[Data to examine Boundary: Start]
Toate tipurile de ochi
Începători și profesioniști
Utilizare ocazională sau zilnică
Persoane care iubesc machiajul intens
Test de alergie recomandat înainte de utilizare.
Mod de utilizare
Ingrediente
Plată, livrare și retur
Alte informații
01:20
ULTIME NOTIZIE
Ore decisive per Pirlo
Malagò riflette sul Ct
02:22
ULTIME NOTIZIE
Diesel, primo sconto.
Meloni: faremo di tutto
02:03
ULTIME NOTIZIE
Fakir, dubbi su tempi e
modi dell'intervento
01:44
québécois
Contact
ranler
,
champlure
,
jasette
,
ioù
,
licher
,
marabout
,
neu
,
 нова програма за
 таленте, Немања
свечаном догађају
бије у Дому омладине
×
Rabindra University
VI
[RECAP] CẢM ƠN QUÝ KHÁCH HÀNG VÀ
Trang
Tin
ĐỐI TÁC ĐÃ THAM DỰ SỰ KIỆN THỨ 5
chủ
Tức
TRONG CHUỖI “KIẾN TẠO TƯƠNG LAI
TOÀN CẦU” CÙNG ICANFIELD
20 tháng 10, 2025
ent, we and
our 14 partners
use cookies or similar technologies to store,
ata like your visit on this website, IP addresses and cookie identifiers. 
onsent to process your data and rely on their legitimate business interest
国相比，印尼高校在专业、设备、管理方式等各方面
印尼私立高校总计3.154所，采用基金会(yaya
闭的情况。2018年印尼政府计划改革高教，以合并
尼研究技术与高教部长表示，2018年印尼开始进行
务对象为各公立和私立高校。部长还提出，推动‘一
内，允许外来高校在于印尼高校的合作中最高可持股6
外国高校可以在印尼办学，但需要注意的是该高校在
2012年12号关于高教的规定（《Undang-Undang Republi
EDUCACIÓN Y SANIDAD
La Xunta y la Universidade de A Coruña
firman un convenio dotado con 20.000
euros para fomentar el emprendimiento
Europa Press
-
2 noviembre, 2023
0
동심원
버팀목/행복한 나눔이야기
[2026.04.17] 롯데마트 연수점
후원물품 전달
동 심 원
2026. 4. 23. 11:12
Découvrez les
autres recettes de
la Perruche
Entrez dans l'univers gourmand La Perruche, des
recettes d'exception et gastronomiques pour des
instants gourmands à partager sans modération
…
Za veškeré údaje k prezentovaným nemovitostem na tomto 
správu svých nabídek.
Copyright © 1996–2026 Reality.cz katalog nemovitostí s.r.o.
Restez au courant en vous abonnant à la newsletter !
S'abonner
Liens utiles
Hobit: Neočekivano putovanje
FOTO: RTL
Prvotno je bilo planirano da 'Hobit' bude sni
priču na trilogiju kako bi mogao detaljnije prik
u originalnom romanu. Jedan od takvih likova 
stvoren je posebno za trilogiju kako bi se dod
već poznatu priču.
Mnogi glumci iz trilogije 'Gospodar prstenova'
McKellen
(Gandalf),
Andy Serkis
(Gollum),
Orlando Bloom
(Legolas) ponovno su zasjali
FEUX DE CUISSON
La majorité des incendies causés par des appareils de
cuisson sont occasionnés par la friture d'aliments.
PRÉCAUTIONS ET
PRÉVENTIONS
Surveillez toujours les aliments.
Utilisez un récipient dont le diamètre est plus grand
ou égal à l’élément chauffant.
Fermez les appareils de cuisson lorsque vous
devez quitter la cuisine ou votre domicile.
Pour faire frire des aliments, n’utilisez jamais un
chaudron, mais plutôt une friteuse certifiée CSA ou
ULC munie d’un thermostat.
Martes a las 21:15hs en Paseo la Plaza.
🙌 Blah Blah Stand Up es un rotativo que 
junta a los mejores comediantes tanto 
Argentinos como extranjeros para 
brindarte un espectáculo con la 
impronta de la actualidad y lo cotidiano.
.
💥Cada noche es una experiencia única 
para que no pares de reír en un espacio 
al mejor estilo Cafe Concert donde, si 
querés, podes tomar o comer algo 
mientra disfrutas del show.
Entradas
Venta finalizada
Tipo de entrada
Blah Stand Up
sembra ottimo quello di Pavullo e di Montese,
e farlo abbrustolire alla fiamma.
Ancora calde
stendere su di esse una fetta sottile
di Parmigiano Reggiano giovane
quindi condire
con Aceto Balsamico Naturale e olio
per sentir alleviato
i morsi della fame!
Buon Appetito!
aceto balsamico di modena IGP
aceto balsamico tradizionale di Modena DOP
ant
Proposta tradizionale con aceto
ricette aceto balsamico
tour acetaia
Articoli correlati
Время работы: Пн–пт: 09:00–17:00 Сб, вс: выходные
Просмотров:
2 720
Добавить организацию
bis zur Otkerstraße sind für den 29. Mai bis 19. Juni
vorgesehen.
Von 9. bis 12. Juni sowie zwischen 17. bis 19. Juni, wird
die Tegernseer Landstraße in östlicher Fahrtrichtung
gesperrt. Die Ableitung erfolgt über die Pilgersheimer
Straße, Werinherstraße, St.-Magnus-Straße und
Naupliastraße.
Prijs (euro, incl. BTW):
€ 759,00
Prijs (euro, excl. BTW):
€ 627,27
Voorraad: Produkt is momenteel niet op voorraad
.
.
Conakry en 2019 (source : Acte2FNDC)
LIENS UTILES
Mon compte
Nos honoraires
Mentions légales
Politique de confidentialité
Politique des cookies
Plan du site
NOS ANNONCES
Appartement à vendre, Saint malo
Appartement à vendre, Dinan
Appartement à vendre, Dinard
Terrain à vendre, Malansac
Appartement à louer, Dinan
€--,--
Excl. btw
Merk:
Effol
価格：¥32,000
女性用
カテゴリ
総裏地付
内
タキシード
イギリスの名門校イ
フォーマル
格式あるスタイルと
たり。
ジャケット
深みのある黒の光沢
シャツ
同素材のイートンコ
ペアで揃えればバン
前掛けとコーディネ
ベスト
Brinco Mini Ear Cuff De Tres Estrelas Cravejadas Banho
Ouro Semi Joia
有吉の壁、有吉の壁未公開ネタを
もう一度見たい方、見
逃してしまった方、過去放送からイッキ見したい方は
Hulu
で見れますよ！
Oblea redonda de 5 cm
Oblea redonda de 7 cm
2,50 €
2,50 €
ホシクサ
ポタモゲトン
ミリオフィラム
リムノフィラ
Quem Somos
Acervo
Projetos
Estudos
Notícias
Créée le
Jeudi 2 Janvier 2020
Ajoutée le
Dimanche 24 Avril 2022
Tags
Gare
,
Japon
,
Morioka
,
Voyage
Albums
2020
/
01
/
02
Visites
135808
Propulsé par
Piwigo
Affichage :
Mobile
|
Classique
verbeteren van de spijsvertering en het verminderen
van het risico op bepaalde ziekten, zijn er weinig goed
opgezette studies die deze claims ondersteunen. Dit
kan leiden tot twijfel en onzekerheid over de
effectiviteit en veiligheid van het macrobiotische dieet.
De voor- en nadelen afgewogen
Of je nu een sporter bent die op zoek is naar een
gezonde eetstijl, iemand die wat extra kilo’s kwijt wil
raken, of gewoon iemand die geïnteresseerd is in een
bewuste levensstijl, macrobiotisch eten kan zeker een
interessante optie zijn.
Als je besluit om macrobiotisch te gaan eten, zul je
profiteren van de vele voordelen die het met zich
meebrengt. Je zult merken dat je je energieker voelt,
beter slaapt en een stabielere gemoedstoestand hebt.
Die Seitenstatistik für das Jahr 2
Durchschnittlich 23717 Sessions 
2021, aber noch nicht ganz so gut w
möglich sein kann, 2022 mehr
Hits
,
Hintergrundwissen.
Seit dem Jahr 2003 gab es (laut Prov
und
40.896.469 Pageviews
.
[Data to examine Boundary: End]
## Goal of the exercise
Look through the records for the word "Oblea". Every line that has it should be copied.

## Response to this task
Oblea redonda de 5 cm
Oblea redonda de 7 cm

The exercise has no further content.